From the records below, set down exactly the lines starting with the line that contains "32 428 253.0" and going on through the line that contains "16 127 589.0". Nothing else is wanted.

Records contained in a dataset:
- - - -
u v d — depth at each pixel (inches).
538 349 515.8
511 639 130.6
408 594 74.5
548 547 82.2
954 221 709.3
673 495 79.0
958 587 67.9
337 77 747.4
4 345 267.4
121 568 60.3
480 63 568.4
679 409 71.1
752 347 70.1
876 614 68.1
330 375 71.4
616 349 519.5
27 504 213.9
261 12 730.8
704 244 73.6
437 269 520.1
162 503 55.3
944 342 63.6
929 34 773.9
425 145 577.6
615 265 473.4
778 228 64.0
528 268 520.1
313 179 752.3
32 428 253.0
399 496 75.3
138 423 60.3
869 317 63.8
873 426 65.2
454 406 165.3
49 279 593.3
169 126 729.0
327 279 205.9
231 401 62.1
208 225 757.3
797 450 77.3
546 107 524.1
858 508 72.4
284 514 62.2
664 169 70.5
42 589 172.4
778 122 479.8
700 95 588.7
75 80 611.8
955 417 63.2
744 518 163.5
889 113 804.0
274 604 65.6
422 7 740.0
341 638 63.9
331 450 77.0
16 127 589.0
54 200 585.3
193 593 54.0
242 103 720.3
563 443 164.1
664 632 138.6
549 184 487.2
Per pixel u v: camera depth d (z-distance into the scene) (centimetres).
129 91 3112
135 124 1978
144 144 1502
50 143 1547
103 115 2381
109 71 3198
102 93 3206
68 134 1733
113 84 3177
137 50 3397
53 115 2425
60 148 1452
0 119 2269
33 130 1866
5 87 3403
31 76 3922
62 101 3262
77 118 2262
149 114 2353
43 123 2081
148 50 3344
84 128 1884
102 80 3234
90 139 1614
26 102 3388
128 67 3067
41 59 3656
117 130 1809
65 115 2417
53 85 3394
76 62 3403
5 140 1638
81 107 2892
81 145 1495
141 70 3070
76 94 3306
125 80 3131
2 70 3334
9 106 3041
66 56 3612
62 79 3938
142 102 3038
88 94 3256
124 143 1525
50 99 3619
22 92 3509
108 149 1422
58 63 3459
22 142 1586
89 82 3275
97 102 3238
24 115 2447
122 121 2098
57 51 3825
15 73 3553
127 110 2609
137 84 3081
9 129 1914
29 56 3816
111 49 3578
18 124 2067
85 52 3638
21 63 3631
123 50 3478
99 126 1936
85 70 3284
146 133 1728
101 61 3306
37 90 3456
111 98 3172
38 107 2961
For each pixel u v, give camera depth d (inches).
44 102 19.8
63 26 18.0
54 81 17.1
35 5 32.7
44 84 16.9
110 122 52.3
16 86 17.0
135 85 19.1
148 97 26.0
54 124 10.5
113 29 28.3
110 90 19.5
- - - -
Written solution:
32 428 253.0
399 496 75.3
138 423 60.3
869 317 63.8
873 426 65.2
454 406 165.3
49 279 593.3
169 126 729.0
327 279 205.9
231 401 62.1
208 225 757.3
797 450 77.3
546 107 524.1
858 508 72.4
284 514 62.2
664 169 70.5
42 589 172.4
778 122 479.8
700 95 588.7
75 80 611.8
955 417 63.2
744 518 163.5
889 113 804.0
274 604 65.6
422 7 740.0
341 638 63.9
331 450 77.0
16 127 589.0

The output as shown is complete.